The reported addition of the Japan-based Nichia as an exclusive supplier to Apple has seemingly revealed how the LCD model in this fall's iPhone refresh will have a similar edge-to-edge display as the two OLED models, also expected to launch this year.
Nichia is a producer of LED chips used for backlighting in LCD panels, and will be supplying the component to Apple for the 2018 iPhone, industry sources advised to DigiTimes. The specific component ordered by Apple is a 0.3t LED chip that may solve the production problem of creating an LCD-based edge-to-edge display.
Smartphones with LCD screens typically use 0.4t LED chips for the backlighting, which results in a bottom bezel measuring between 4 and 4.5 millimeters in size. Using 0.3t LED chips, this space can be reduced down to between 2 and 2.5 millimeters, a much more acceptable size for the intended application in upcoming iPhones.
OLED, like the version used in the iPhone X, does not require a backlight as the individual pixels can produce their own light. This also allows for OLED to be produced for flexible or folding displays, making it extremely useful for producing edge-to-edge screens.
The sources advised that, due to the increased difficulty in packaging the smaller chips, Nichia began trial production in the first half of 2018, supplying the component to Chinese and Japanese smartphone producers for use in premium devices.
Trial production for Apple's new wave of iPhones is expected to start this month, with small-volume production taking place in August, then volume manufacturing in September. Taking into account the timing, the report sources advised Nichia's production capacity for the chips will be almost saturated for the second half of 2018, manufacturing just for the iPhone.
It is currently anticipated Apple has three iPhones for launch this fall, with the 6.1-inch LCD model expected to be the lower-cost version alongside a refreshed and higher-specification iPhone X and a 6.5-inch OLED "iPhone X Plus." A recent set of benchmarks suggests the A12 processor that will be introduced in the new models will have six cores and a base clock speed of 2.49GHz, and may be accompanied by up to 4 gigabytes of RAM.
5 Comments
I don't think I'll ever get used to a pentile display.
With the Plus phones getting so tall and with great pixel density I wonder whether a split screen display option would be useful on the iPhone? It might be rather nice to have Messages (or any other app) running in one pane and Safari (or any other app) running in the other, or possibly two Messages panes running simultaneously. The toolbar could autohide like it does on the current iPad so each pane remains as large as possible. Optionally allowing for scaling or having the app adapt its content within the pane size also would be interesting. One challenge is how to handle the popup onscreen keyboard. My suggestion would be to always put the keyboard in the bottom pane, so if the bottom pane has focus when the keyboard is invoked you'd temporarily move the bottom pane to the top pane while typing and then restore both panes when the keyboard is closed.

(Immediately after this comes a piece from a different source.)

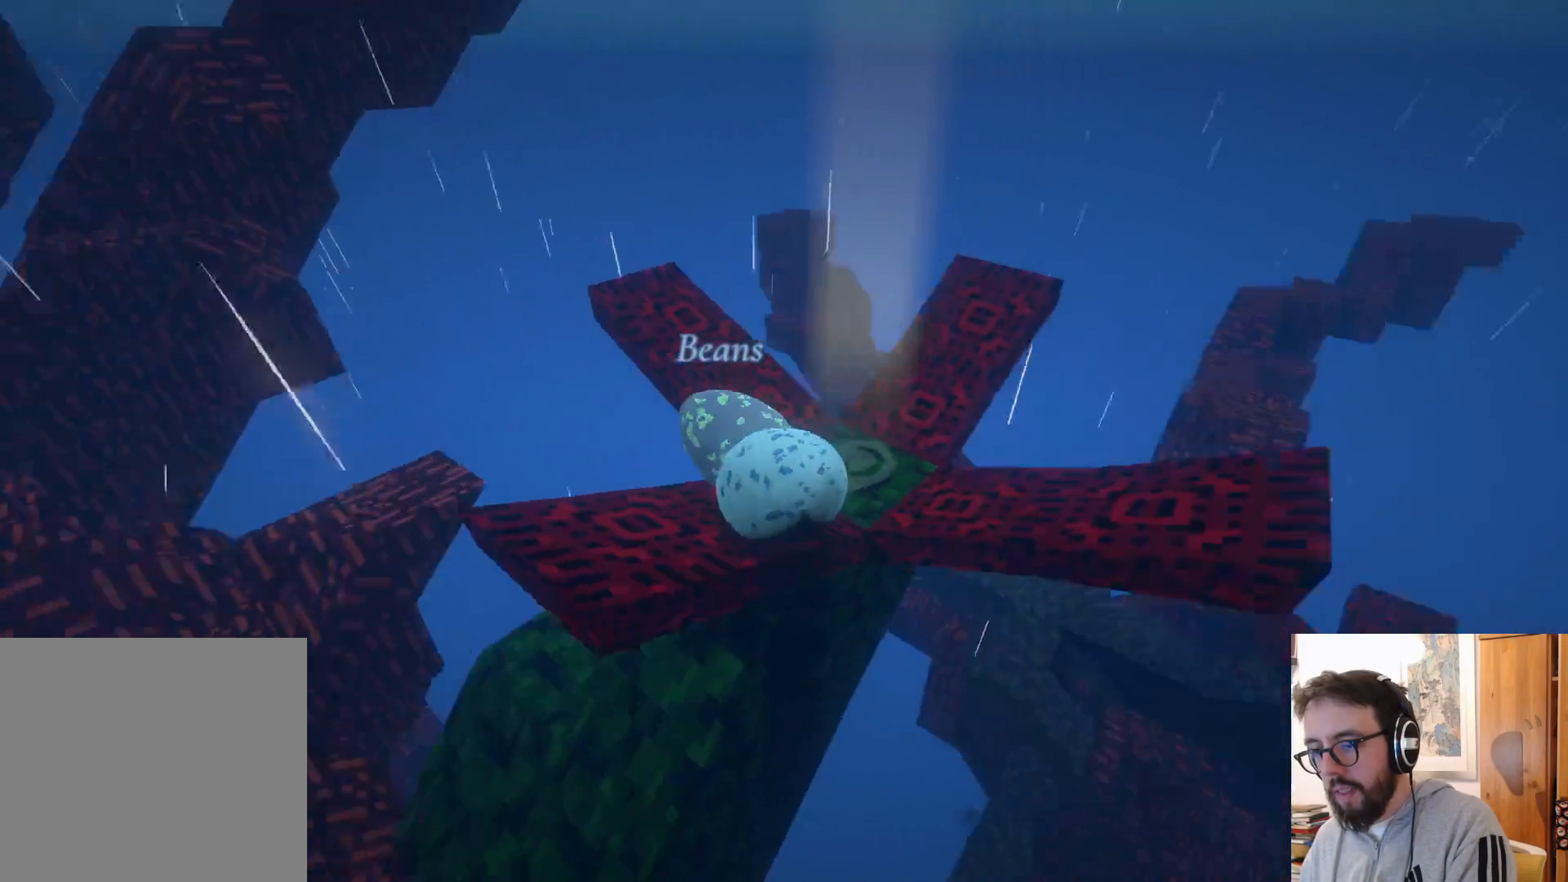
{"dt_ms": 500, "buttons": [], "left_stick": "center", "right_stick": "center", "events": [[134, "left_stick", "down"], [317, "right_stick", "center"], [350, "left_stick", "center"]]}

This may be totally impractical be it may be worth prototyping ways to make better use of all that additional screen real estate in these mega-iPhones. Again, it would be optional.
Apple, please, introduce a “iPhone $&@%”, no matter how you name it,
I want it in 5s size but with X’s style edge to edge screen, LCD or OLED or what iPhone standard quality screen is good enough, with A11 cpu (for longer product life), and I don’t really need face ID or a new fancy camera.
If the price of this is not higher than iPhone X, take my money, since I may use it for three or four years or even more, the price is relatively fair, and just need a single hand to use my iPhone will make my life more easier.
Nichia is a well known manufacturer of LED’s and other products of this type. I have confidence in their products.
by the way, the “fake” iPhones in the top picture are the first ones I’ve seen that don’t make the mistake of making the notch wider and deeper for the larger phones. For some reason, the people who have been drawing mock-ups seem to forget that the notch will be the same size no matter the size of the screen, and will therefore take up less space in a larger screen. They just size up the phones to make them larger. That’s wrong.